=== Task goal ===
Would you go through the records below and copy each line with the string "response"?

=== Extracted information ===
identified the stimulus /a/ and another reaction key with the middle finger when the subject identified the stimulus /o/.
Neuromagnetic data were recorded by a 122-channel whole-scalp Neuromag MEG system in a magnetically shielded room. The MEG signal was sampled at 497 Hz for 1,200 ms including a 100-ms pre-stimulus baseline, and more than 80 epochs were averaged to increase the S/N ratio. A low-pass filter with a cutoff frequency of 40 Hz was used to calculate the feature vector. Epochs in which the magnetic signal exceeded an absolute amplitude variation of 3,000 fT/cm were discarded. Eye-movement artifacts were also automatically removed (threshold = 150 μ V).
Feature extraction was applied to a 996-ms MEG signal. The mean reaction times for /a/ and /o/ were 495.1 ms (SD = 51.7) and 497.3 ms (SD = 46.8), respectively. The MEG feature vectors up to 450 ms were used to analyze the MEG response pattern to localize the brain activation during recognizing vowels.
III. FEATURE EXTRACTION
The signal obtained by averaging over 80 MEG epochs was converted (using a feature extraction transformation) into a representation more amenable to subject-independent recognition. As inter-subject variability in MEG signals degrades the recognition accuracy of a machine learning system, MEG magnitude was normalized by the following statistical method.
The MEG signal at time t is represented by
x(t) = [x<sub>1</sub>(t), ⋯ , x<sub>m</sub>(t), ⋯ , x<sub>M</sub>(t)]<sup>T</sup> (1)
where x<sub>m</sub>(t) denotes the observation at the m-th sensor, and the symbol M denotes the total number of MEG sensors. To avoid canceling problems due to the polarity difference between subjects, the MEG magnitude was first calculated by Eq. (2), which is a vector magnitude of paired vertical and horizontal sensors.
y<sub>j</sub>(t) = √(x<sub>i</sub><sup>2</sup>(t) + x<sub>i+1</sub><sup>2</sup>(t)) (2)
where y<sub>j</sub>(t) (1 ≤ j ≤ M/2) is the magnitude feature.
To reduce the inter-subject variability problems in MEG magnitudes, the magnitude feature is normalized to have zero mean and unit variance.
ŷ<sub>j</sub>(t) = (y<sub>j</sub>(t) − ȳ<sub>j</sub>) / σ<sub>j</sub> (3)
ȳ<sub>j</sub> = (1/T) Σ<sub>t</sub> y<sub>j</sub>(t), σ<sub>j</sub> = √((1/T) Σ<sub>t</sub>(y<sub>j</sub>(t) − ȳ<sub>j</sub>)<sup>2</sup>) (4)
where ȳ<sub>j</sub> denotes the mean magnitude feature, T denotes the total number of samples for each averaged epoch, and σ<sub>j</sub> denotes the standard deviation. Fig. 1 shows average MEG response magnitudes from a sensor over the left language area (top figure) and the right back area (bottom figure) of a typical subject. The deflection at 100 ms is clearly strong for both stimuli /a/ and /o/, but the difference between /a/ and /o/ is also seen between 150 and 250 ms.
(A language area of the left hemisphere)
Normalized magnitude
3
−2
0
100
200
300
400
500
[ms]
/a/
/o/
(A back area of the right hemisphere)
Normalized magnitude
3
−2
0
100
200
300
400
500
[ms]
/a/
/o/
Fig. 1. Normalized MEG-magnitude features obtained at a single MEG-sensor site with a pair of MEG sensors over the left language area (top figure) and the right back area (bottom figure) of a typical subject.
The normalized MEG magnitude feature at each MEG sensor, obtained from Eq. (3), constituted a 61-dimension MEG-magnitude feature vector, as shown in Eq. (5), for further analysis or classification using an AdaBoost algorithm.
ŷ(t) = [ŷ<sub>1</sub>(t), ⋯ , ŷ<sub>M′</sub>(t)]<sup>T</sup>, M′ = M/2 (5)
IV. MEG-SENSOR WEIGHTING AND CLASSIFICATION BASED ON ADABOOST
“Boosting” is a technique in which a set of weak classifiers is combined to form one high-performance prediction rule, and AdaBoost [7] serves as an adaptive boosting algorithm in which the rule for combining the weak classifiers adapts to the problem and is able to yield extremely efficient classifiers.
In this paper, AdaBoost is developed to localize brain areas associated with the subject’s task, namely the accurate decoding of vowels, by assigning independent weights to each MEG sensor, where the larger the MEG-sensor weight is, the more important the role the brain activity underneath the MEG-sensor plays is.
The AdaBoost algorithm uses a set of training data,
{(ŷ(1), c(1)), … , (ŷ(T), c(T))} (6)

=== Answer box ===
Feature extraction was applied to a 996-ms MEG signal. The mean reaction times for /a/ and /o/ were 495.1 ms (SD = 51.7) and 497.3 ms (SD = 46.8), respectively. The MEG feature vectors up to 450 ms were used to analyze the MEG response pattern to localize the brain activation during recognizing vowels.
where ȳ<sub>j</sub> denotes the mean magnitude feature, T denotes the total number of samples for each averaged epoch, and σ<sub>j</sub> denotes the standard deviation. Fig. 1 shows average MEG response magnitudes from a sensor over the left language area (top figure) and the right back area (bottom figure) of a typical subject. The deflection at 100 ms is clearly strong for both stimuli /a/ and /o/, but the difference between /a/ and /o/ is also seen between 150 and 250 ms.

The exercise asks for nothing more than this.